Why does Hangfire.SqlServer use Read Committted Isolation mode for reads?

I have been having some scalability issues with Hangfire.SqlServer. I’ve tracked this down to the following scenario:

  1. A SQL Transaction that say, spans 10 - 15 seconds creates a Hangfire Job
  2. This blocks a lot of Hangfire’s select statements that explicitly use READCOMMITTED Isolation mode until the transaction is completed. Note that I’m on SQL Azure, where READCOMMITTEDSNAPSHOT is turned on.

Of course, its not ideal for my transactions to last that long – working on fixing that, but I’m curious what dynamic causes Hangfire to require READCOMMITTED?

What disastrous things would happen if we leave this to the default of READCOMMITTEDSNAPSHOT?

Hangfire uses READ COMMITTED isolation level to serialize access to background jobs, preventing it from fetching stale data. This is fine, and this is the correct behavior to ensure all is working correctly. Outstanding transactions block all the queries related to background processing. Moreover, it uses the READCOMMITTED table hint to always apply shared locks, even if the “read committed snapshot” setting is enabled for the same purposes. Background monitoring queries use the NOLOCK table hint, because it is safe to show stale data in the dashboard.

What scalability issues do you have?

Thanks @odinserj.

Ok, I think I have a repro case.

Let’s assume we have a simple job:

public static void NoopJob()
    {
        // NO-OP
    }

We then declare a job that creates a batch within a transaction, we add an artificial delay of 30 seconds to demonstrate the issue:

public async Task CreateJob1()
    {
        using (var scope = new TransactionScope(TransactionScopeOption.Required, TimeSpan.FromMinutes(2), TransactionScopeAsyncFlowOption.Enabled))
        {
            var batchId = BatchJob.StartNew(c =>
            {
                for (var i = 0; i < 10; i++)
                {
                    c.Enqueue(() => NoopJob());
                }
            });

            await Task.Delay(TimeSpan.FromSeconds(30));
            scope.Complete();
        }
    }

And finally, we create a harmless method that does nothing fancy but simply creates a job:

public async Task CreateJob2()
    {
        BackgroundJob.Enqueue(() => NoopJob());
    }

Now, expected behavior when I call CreateJob1(), which blocks for 30 seconds, and call CreateJob2() within 30 seconds, there should be no blocking – and things work OK.

However, now open the Dashboard, call CreateJob1() (which blocks), and then call CreateJob2(), in that order – this should block. If it doesn’t call CreateJob2 a few times, normally blocks within 5-10 tries. The query it appears to block on is (@key nvarchar(4000))select count([Key]) from [HangFire].[Set] with (readcommittedlock) where [Key] = @key.

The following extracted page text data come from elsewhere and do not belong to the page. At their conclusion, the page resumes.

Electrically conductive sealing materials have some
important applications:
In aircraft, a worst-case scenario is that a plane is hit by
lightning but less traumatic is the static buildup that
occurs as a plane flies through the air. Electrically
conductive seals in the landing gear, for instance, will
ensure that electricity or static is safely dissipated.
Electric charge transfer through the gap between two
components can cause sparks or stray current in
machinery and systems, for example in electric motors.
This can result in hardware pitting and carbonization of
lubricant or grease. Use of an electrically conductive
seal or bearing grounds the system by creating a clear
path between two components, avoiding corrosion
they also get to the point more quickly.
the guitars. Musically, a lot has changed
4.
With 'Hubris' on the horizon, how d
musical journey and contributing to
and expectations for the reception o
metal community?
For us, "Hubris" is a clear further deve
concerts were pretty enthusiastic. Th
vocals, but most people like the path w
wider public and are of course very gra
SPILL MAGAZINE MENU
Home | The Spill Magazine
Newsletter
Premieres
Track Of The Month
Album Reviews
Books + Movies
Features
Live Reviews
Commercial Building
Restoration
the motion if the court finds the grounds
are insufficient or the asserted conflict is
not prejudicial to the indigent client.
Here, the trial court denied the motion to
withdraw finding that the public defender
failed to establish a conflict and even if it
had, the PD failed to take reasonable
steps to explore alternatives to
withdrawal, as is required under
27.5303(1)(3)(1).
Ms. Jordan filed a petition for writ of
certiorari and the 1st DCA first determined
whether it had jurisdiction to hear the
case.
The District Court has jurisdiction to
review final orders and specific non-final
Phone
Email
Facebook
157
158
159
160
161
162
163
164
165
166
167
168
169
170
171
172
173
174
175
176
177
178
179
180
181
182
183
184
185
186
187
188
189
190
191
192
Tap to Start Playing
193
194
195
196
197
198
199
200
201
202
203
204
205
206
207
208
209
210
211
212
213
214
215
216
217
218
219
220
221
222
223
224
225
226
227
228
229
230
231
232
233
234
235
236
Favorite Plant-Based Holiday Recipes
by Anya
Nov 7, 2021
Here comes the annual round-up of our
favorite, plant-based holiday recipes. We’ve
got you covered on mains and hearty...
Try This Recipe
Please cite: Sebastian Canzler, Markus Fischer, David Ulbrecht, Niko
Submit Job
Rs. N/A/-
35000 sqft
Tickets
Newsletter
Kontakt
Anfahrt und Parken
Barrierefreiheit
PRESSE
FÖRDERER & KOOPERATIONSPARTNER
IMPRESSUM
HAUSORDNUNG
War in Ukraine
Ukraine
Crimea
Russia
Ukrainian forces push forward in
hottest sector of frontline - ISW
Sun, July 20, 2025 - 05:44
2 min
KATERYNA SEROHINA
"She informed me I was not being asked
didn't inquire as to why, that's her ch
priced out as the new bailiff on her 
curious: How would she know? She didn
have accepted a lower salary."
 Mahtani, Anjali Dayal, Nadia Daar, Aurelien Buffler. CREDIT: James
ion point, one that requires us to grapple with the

You’ll also notice the Dashboard is completely blocked while CreateJob1() is running – I think I narrowed that down to batches:started metric which the Dashboard tries to load.

If I remove batches from CreateJob1, there is no blocking anymore. So this scalability issue has to do when batches are used within transactions. All this is running within an ASP.NET WebAPI.

If you have any idea on what’s going on, please let me know. If not I’ll try to find a more deterministic repro case where CreateJob2 is blocked.

Repros are great as always! Default isolation level for TransactionScope class is Serializable:

The isolation level of a transaction is determined when the transaction is created. By default, the System.Transactions infrastructure creates Serializable transactions.
MSDN

This means that range locks are acquired to prevent phantom reads, and they are held until transaction is committed. So, your transaction prevents other transactions from running. Try to pass the IsolationLevel.ReadCommitted to your transaction scope instance.

Repeatable read isolation level does not apply range locks and blocks only those job records, that were modified in a transaction. Message queue implementation uses the READPAST table hint to prevent waiting on blocked records in the queue. It will wait on job records when they are modified by other transaction, but this is fine, great, by design and is essential to ensure the correctness of the processing.